HSBC 'Sneaky' Results Make Lloyds, RBS Worth Buying: Analysts

Investors cheered HSBC first quarter results on Tuesday, but one analyst said the bank's profit-beat was misleading, and recommended RBS and Lloyds shares as better buys.

(Read More: HSBC Shares Rise as Profit Beats Expectations)

HSBC, Britain's biggest bank, reported a near doubling in pre-tax profit to $8.4 billion, better than the $8.1 billion forecast by analysts. HSBC shares rose nearly 3 percent on the news, and were among top top gainers on London's FTSE 100.

"We have had a good start to the year, with growth in reported and underlying profit before tax. These results demonstrate our progress in implementing the strategy we set out in May 2011," HSBC CEO Stuart Gulliver said.

However, Cormac Leech, bank analyst at Liberum Capital, said the bank's better-than-forecast result was "sneaky" and "slightly disappointing", as it was boosted by falling impairment charges.

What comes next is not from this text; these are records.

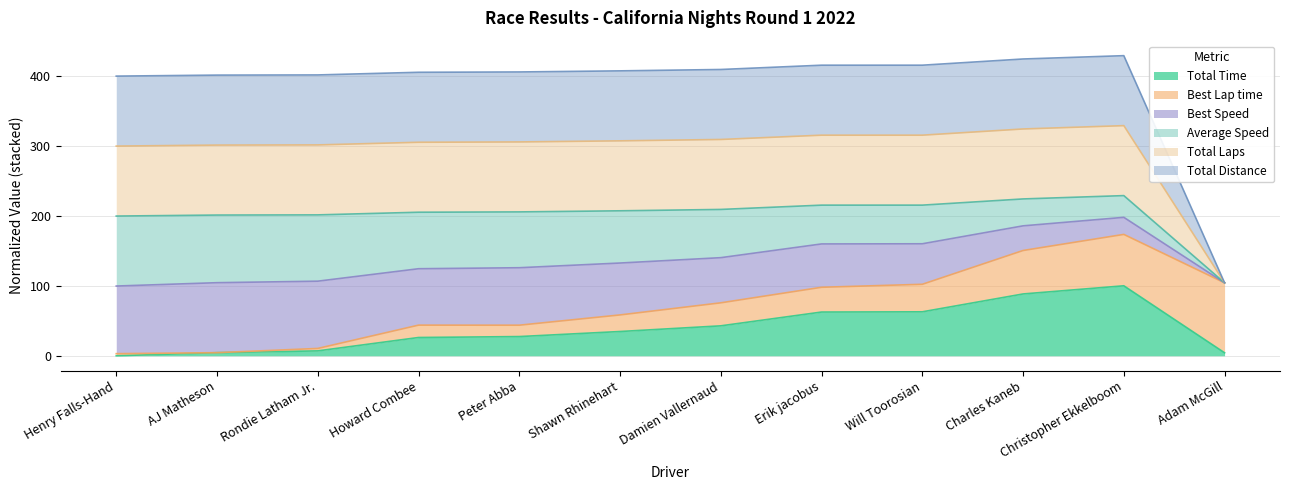

Does the chart display data point markers on the line(s)?

No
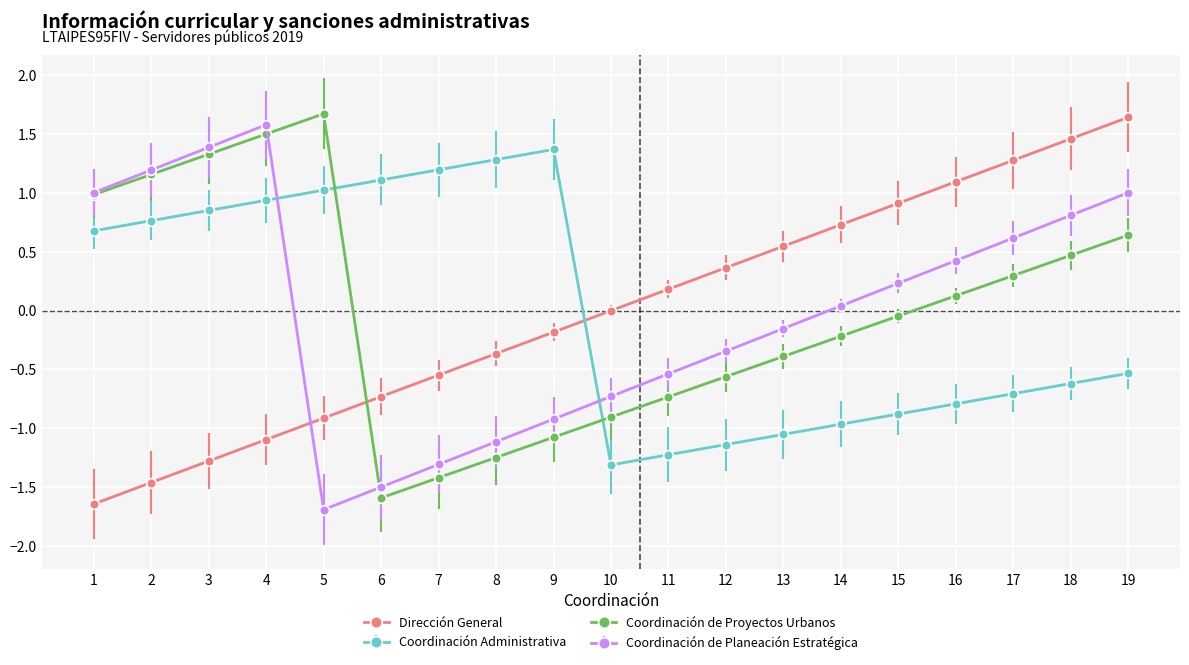

What is the maximum value shown in the chart?

1.7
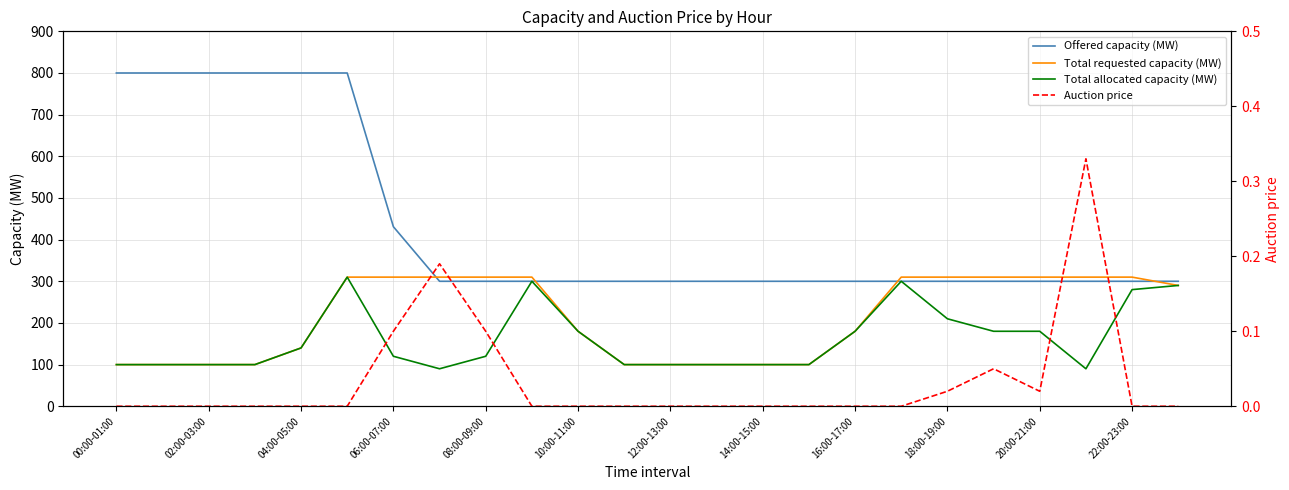

What is the highest value of the Offered capacity (MW) series?

800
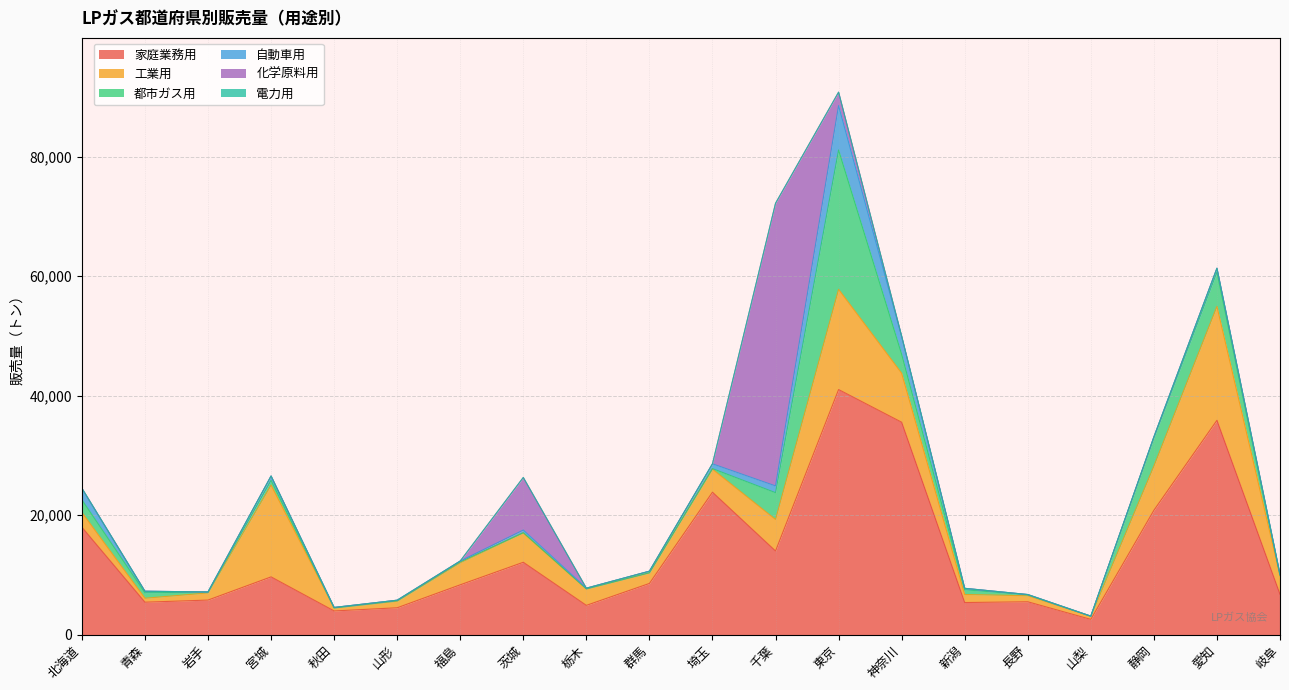

Which category has the lowest value in the 自動車用 series?

山梨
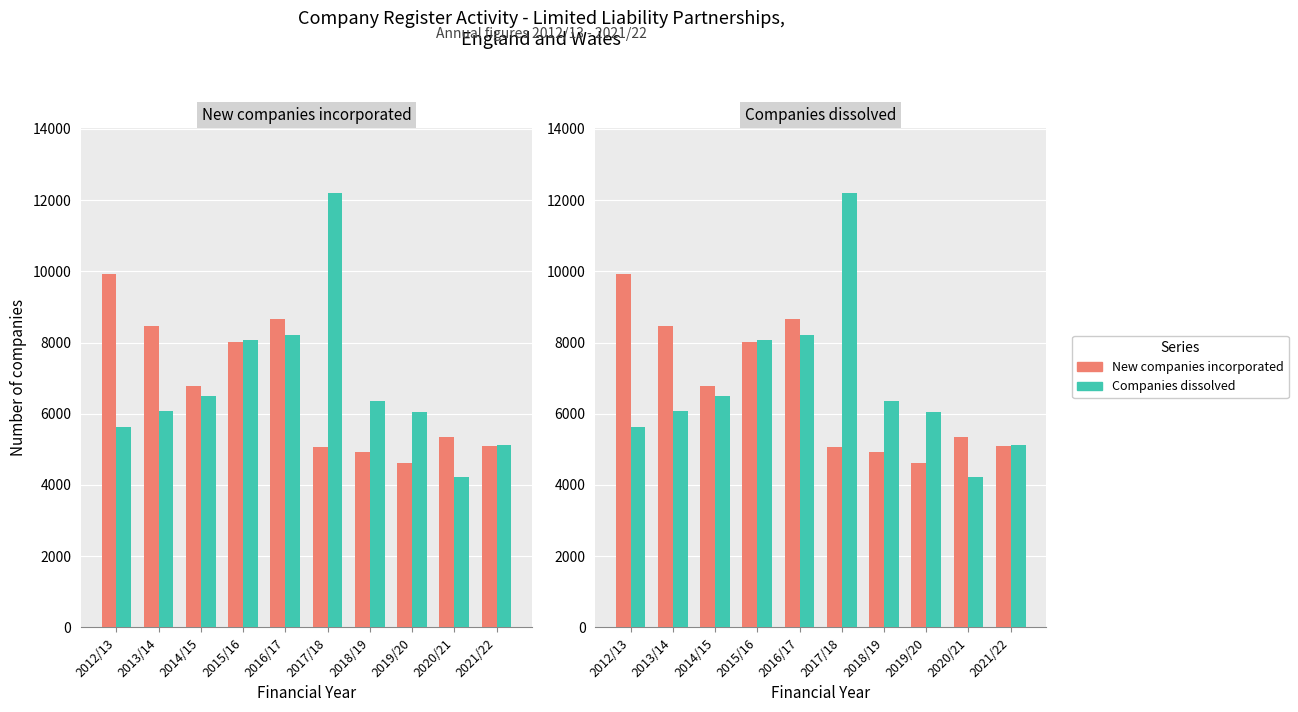

Which category has the lowest value across all series?

2020/21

"The vast majority of the beat, which is getting the market excited, is loan losses," Leech told CNBC.

"However, the underlying data is slightly disappointing if you dig into the detail. There is a sneaky 0.5 billion pound [$0.8 billion] debit adjustment on derivatives, which most people will not have picked up immediately, because it is not listed as notable item," he said.

Leech said that based on the result, he would advise investors to switch out of HSBC shares into Lloyds and Royal Bank of Scotland (RBS), both of which were bailed-out by the U.K. taxpayer during the financial crisis.

"I think the first quarter for RBS was deceptively weak. There was a certain amount of dumping assets to hit the capital improvement target they had set themselves, because they were trying to avoid doing a capital raise and it is trading on 0.6 tangible," said Leech.

"So you have an opportunity to switch out of HSBC, which is trading on 1.4, and switch into RBS, which I believe can do a 10 percent ROE [return-on-equity] at 0.6 tangible [book value]."

He added that if HSBC was to rally a further 5-10 percent, playing it from the short-side would start to become attractive.

Leech 's comments echoed those of Chirantan Barua, a senior U.K. bank research analyst at Bernstein Research. Barua is bullish on U.K. banks for the first time in years, in particular Lloyds and RBS.

(Read More: UK Banks Return to Favor in Turnaround Year)

"After years of muted growth driven, both by supply side and demand side factors, we believe 2013 will be a turnaround year," he said in a note to clients last week.

Lloyds, followed by RBS, is Barua's pick of the U.K. banks, as both stand to benefit the most from the recovery in U.K. consumer demand.

"There is a clear route to floating Lloyds and RBS now. I think a lot of the reasons why Lloyds and RBS were not investable have abated, so I think at current levels they are attractive," said Leech.